BEGIN EXCERPTED DATA

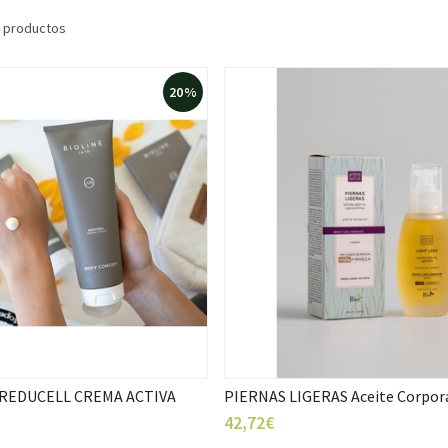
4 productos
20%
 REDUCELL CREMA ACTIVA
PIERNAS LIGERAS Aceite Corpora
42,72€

END EXCERPTED DATA
BEGIN EXCERPTED DATA

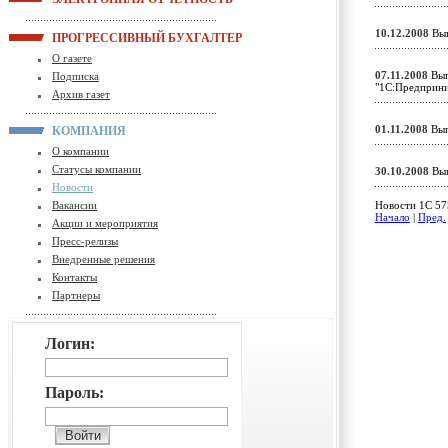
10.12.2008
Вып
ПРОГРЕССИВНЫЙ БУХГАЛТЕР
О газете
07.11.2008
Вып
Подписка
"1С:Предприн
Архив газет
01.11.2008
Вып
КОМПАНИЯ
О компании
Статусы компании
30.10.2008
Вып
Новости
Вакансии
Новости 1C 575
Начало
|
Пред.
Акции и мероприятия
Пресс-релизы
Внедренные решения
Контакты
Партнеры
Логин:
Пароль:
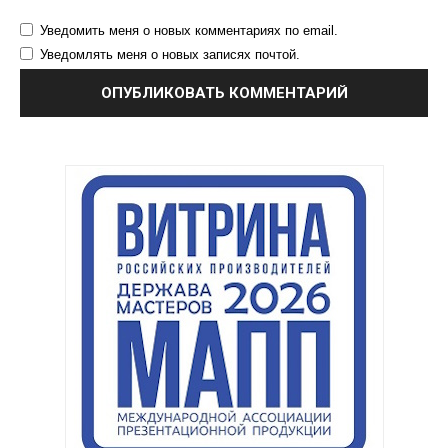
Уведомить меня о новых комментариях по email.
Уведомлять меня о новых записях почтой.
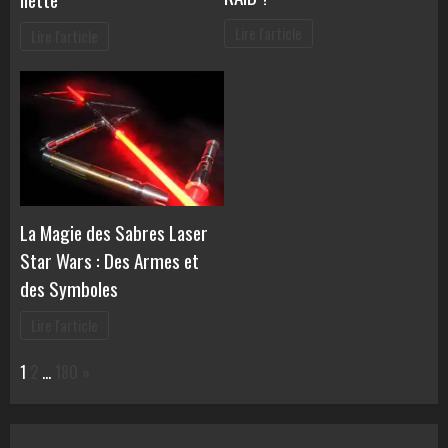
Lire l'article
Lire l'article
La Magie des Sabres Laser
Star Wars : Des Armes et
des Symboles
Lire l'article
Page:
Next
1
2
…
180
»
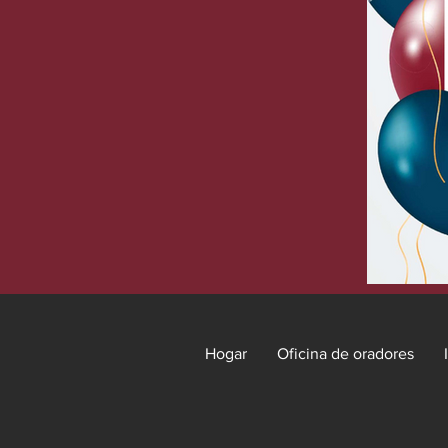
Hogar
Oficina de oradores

END EXCERPTED DATA

**HOW TO COMPLETE THIS TASK**
Pull out each line of the records above that contains the string "новых". Treat uppercase and lowercase letters as different.

**WRITTEN ANSWER**
Уведомить меня о новых комментариях по email.
Уведомлять меня о новых записях почтой.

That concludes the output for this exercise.